NCO Financial began as small Philadelphia-based family owned business in 1926. After moving into the student loan collection business, it expanded into a prominent and powerful debt collection company. In 1996, the United States Department of Education contracted with NCO Financial and became an official debt collector for the agency. In the same year, the company went public and acquired several other debt collection companies. In 2004, the private equity arm of JPMorgan Chase, One Equity Partners, privatized NCO Financial. In 2014, the owner, One Equity Partners, sold a half interest in the company to two private equity companies and its entire collections business to a private equity company in Beverly Hills, California
NCO Financial’s debt collection tactics were both admired by analysts on Wall Street and despised by consumers. The company had a reputation for technological excellence in tracking debtors and successfully collecting debts. However, it also had a notorious reputation for abusive debt collection tactics and instilling fear in borrowers. In many cases, if the borrower fell behind on a student loan or other debt, he or she would hear from NCO several time a day. In 2013, the FTC sued NCO for its abusive debt collection tactics.

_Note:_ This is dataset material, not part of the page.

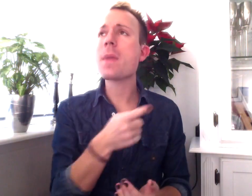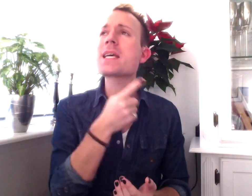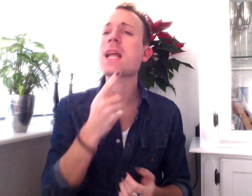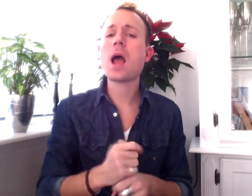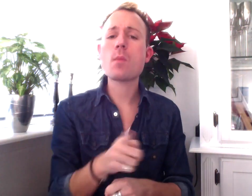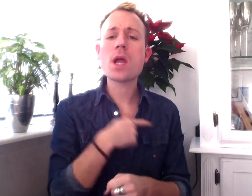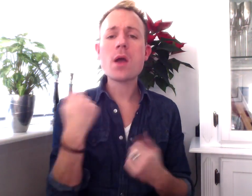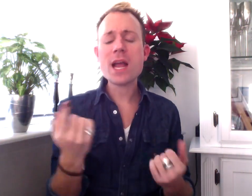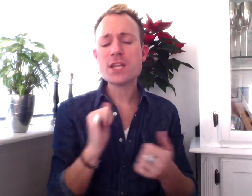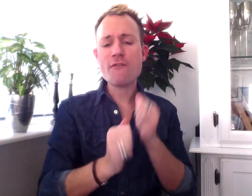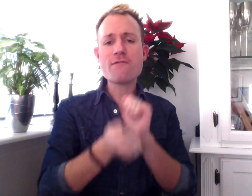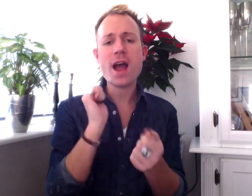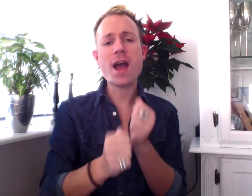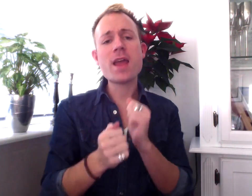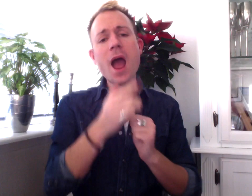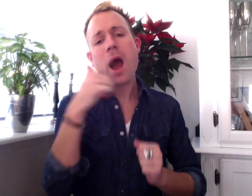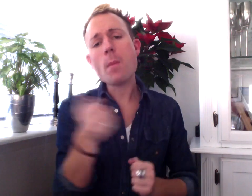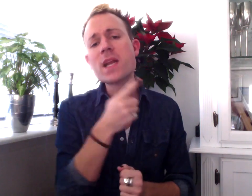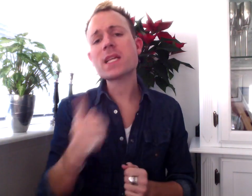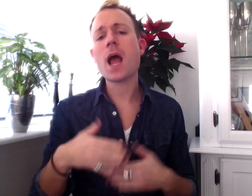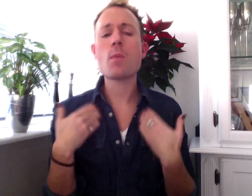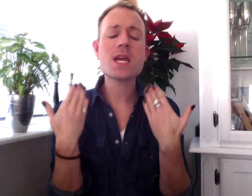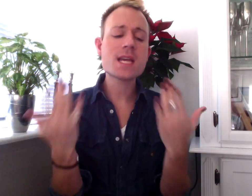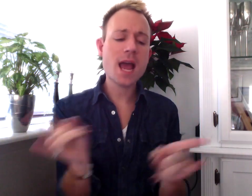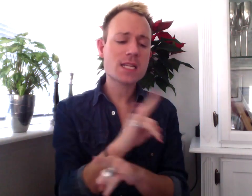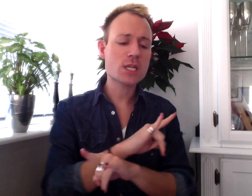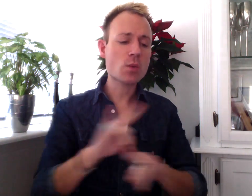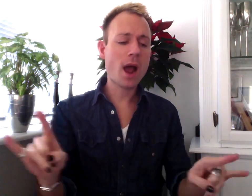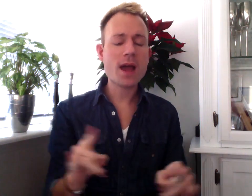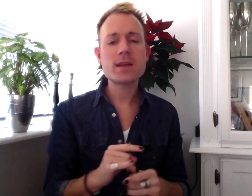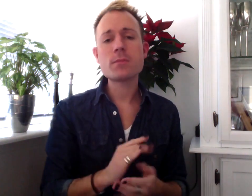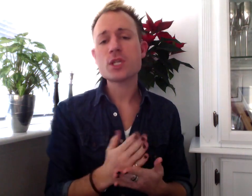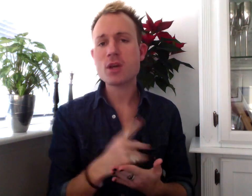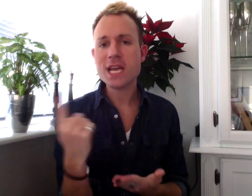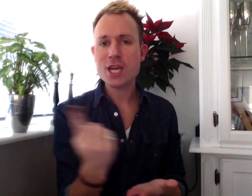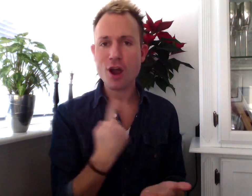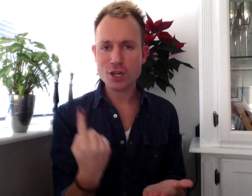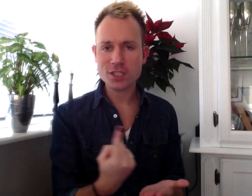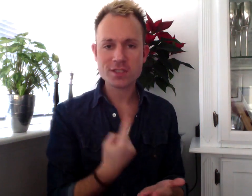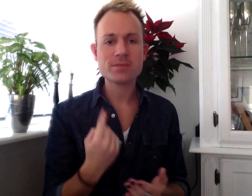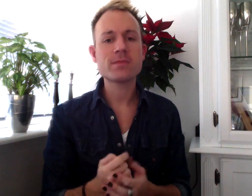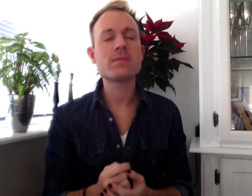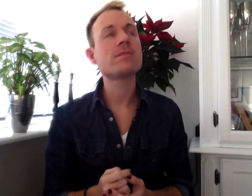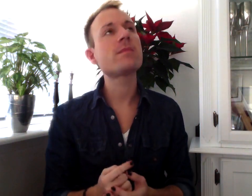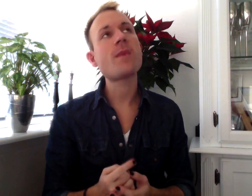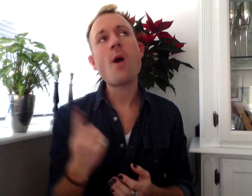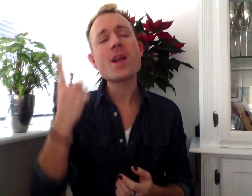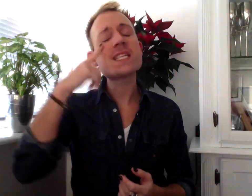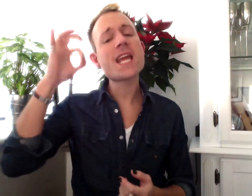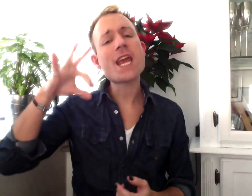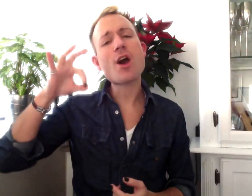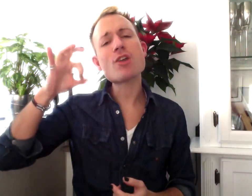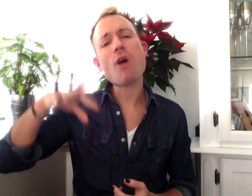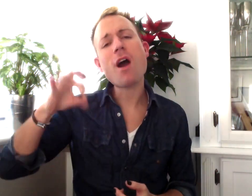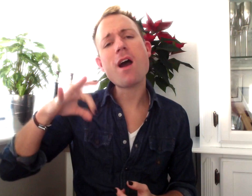many times do we have to fight? How many times did we get it right between us? Only teardrops.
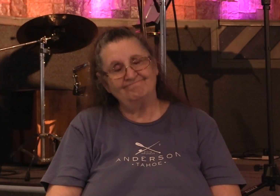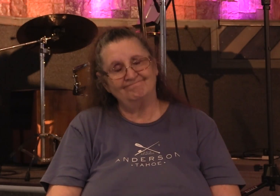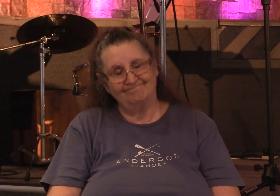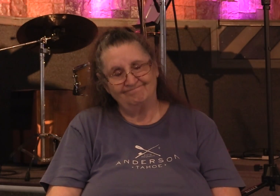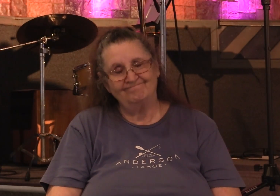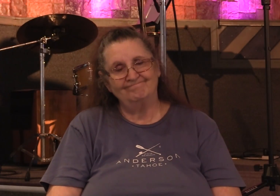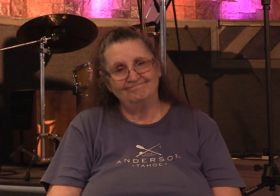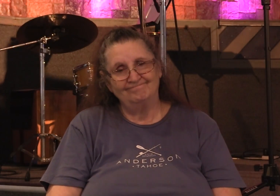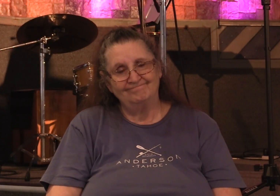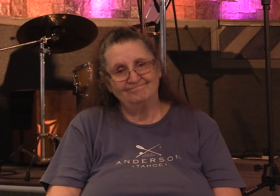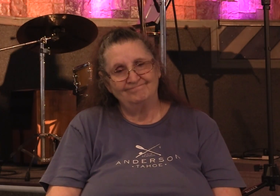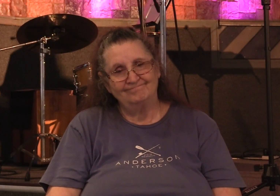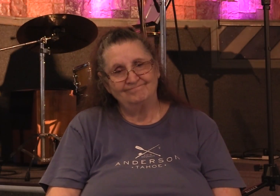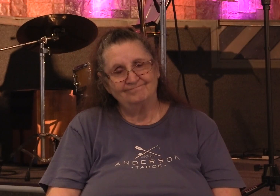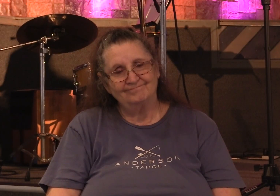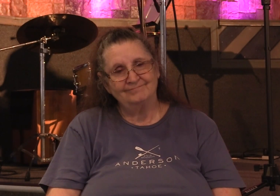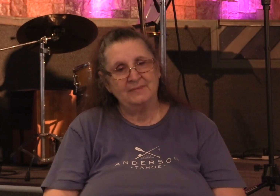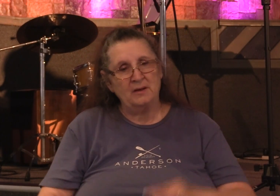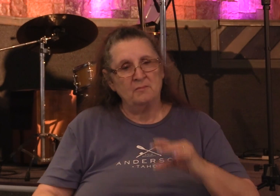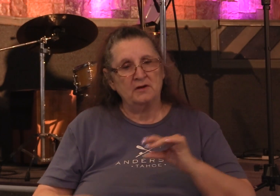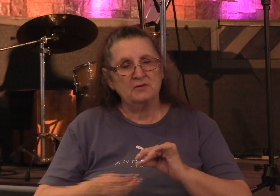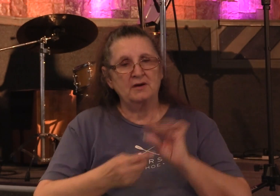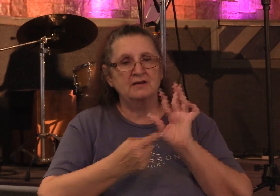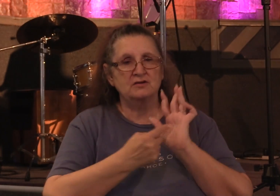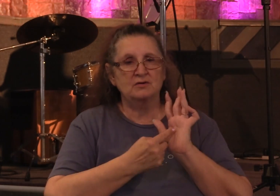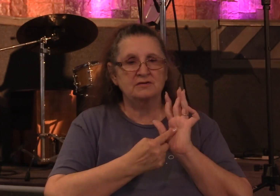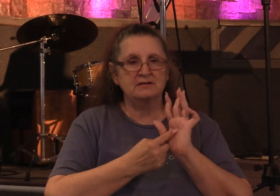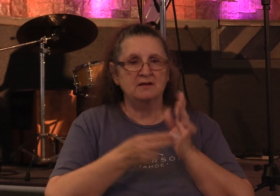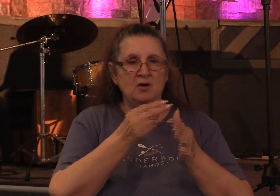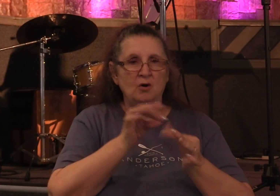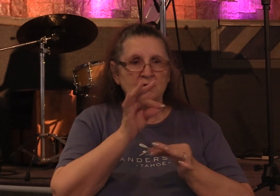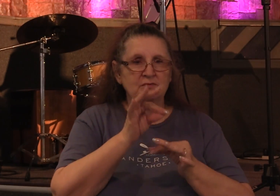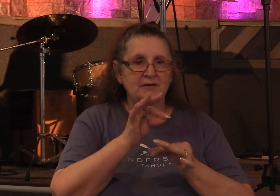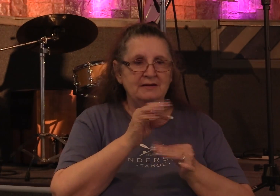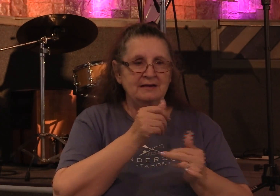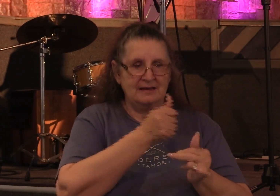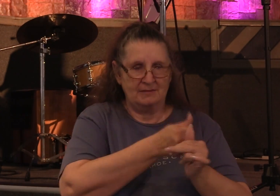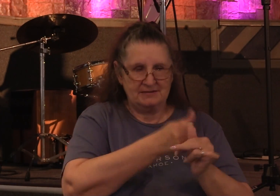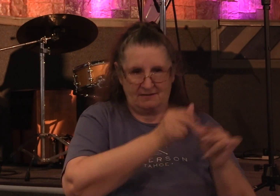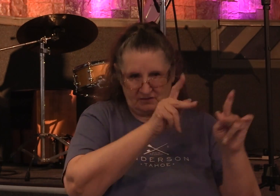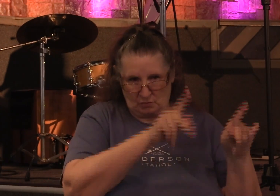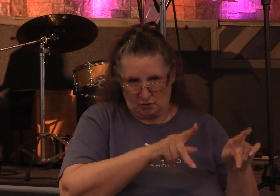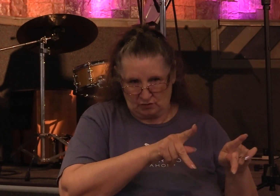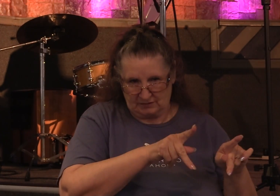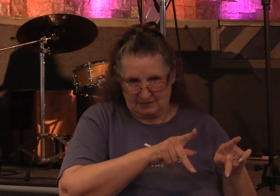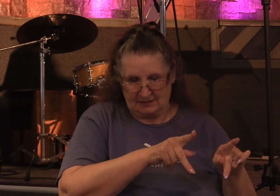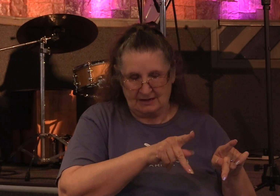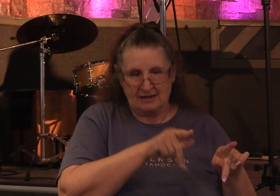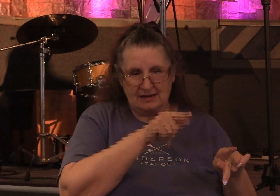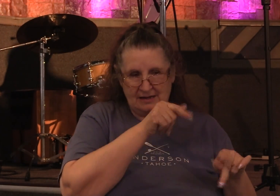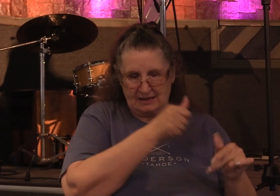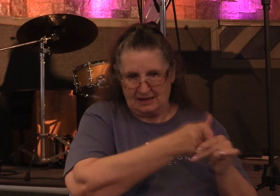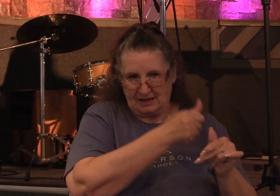by the way this shows us that the Holy Spirit is a person and that he is in fact God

A common problem faced by borrowers who owe money to NCO Financial or other debt collection companies is the complexity of the debt collection industry itself. For example, loan documents may list the name of a bank but the loan might actually be insured by the government. In another instance, the loan might carry a bank’s name but be owned by a third party to which the bank conveyed the loan. The confusing complexity of the industry frustrates borrowers and helped fuel the home mortgage crisis of 2008.
The confusing nature of the debt collection industry and borrowers’ inability to identify who owns a loan at issue have contributed to several law suits brought against NCO and its affiliates. NCO specifically handled thousands of collection cases for National Collegiate Trust, a common private student loan lender. NCO and its affiliates have paid approximately $6.9 million in penalties and settlements after being accused of improper debt-collection practices. One notable example include a $3.2 million fine levied by the FTC against NCO in 2013. The FTC charged the company with repeatedly employing “false and deceptive tactics” to try and collect on loans. After the fine was levied, the company issued a statement in which it said it had cooperated with the FTC and “implemented systems and procedures to help address their arenas of concern.”